Task to carry out: Return the stretch of the hose discussion from "Also it really" through "budget blower build.", copied word for word.

Text shown:

Also it really should not matter if that only comes -16 if you want it -20 you make it -20. I know you already looked up ID of all these hoses and see that actual hose ID of -16 is 7/8 ,nomical is 1.00. All these AN hoses and fitting are really going to add to your budget blower build.
 
The stock hose is 1 1/4 or 1 1/2.. I can't really remember at the moment..

I know they'll add, but it just makes it easier to hook up.. I only need like 4 ft of the -16 and the DCCV hose is like -10 or -8.. so that isn't a big deal.. Probably like 100 just in hoses..
 
Each hose is going to be around 80 to 100 in -16. You can score used hoses with ends off ebay and save tons of cash. I have done that.
 
looking at your thermostat housing (replacing the existing cooling tree) just make sure the overflow teet is higher than the level in the degas tank - or your flow will be reversed.
 
Each hose is going to be around 80 to 100 in -16. You can score used hoses with ends off ebay and save tons of cash. I have done that.

Really? I was looking at Rusell/Earls and they are clearly the more expensive choice but you do pay more for better quality.. Jegs/Summint/Aero are cheaper alternatives, but I will defiantly use Rusell/Earls fittings.. Through the grape vine, I heard Jegs fittings don't seal well..
 
Each -16 hose end is roughtly 30-35 dollars and hose is 80 for 6 feet. You always have to buy longer because if to short you wasted your money.

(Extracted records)
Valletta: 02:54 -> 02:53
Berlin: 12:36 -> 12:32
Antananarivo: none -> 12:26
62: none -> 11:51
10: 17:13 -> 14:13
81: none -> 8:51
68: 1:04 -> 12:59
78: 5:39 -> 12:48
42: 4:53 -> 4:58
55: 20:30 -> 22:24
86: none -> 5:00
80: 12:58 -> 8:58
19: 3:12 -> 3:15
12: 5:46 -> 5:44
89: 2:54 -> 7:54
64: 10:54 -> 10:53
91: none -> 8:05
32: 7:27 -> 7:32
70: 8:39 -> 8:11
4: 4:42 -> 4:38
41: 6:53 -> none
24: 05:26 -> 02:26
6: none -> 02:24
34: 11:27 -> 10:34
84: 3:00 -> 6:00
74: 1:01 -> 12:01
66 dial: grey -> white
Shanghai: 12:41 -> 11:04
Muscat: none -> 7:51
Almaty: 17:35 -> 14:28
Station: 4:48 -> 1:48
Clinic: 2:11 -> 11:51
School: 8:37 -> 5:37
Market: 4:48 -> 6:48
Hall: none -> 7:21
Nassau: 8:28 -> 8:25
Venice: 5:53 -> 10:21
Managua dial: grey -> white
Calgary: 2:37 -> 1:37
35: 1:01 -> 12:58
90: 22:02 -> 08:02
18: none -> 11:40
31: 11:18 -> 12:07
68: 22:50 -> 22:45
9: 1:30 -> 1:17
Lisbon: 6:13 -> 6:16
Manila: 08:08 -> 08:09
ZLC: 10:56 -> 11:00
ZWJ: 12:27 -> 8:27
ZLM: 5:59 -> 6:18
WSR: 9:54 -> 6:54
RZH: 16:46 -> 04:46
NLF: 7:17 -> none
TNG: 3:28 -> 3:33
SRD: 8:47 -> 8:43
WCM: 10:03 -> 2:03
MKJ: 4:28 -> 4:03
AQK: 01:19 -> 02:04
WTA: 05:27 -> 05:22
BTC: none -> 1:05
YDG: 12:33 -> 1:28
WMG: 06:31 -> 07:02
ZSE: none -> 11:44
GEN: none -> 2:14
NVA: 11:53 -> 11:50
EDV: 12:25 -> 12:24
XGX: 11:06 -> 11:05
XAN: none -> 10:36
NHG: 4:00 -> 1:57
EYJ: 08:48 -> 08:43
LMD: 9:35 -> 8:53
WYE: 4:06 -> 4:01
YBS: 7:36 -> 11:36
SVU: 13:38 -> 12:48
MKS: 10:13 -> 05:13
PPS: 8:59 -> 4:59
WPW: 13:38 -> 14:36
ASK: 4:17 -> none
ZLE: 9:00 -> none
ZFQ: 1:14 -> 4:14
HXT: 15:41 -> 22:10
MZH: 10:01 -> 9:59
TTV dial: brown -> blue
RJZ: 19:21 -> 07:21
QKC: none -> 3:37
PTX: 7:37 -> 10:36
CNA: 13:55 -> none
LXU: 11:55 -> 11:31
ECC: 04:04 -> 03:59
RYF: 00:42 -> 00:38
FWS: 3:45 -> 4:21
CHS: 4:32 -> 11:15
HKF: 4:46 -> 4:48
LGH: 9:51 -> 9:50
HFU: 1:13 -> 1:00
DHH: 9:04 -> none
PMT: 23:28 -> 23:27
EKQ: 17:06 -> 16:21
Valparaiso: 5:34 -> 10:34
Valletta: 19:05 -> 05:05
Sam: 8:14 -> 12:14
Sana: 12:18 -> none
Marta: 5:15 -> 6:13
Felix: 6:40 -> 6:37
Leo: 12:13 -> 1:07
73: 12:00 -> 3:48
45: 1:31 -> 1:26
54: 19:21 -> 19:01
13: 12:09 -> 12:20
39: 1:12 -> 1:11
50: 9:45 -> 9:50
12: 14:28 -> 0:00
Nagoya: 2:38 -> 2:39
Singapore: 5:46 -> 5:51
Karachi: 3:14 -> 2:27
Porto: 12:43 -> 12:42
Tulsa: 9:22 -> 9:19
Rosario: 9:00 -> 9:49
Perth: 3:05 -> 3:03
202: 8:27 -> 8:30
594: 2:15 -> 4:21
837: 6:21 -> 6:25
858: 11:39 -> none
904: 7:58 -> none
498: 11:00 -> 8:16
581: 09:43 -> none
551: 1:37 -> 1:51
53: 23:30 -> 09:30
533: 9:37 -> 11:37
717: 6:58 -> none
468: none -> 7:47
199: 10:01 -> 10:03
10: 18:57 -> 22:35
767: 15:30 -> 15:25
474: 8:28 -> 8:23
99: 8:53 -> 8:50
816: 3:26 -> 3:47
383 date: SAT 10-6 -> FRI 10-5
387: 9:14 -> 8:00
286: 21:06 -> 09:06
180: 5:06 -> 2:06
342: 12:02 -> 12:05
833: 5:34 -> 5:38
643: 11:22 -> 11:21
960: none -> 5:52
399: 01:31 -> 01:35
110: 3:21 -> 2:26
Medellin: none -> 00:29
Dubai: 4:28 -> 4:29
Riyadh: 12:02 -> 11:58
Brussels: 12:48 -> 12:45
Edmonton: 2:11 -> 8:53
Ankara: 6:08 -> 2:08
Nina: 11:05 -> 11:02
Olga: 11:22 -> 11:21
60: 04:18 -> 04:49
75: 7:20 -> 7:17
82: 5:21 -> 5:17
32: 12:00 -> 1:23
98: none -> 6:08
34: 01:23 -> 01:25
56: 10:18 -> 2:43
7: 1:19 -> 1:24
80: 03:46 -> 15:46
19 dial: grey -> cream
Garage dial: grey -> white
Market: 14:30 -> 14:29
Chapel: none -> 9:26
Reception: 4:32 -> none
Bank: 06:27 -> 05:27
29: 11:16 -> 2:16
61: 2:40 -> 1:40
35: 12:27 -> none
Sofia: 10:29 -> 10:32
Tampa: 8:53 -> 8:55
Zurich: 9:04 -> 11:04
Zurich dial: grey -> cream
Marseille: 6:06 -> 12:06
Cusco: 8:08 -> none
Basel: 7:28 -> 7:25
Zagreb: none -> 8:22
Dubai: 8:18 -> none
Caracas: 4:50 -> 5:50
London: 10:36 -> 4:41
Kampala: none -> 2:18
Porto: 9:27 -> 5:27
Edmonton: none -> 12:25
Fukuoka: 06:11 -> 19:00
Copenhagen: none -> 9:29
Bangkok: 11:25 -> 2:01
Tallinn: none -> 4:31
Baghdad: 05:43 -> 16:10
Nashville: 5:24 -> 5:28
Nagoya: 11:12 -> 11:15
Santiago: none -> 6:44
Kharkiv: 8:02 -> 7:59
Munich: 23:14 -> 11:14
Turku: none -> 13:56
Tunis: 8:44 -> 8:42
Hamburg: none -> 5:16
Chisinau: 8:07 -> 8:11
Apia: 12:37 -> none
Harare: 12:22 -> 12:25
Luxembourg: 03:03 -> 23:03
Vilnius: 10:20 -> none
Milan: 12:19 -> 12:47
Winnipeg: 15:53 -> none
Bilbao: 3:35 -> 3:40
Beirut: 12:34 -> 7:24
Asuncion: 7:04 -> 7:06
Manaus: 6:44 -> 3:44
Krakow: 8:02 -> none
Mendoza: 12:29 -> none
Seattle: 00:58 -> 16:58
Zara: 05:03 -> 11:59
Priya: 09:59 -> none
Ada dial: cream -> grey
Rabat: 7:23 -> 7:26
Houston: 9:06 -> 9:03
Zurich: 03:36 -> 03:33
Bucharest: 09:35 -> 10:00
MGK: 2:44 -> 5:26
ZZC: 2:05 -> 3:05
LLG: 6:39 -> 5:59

Result for this exercise:
Also it really should not matter if that only comes -16 if you want it -20 you make it -20. I know you already looked up ID of all these hoses and see that actual hose ID of -16 is 7/8 ,nomical is 1.00. All these AN hoses and fitting are really going to add to your budget blower build.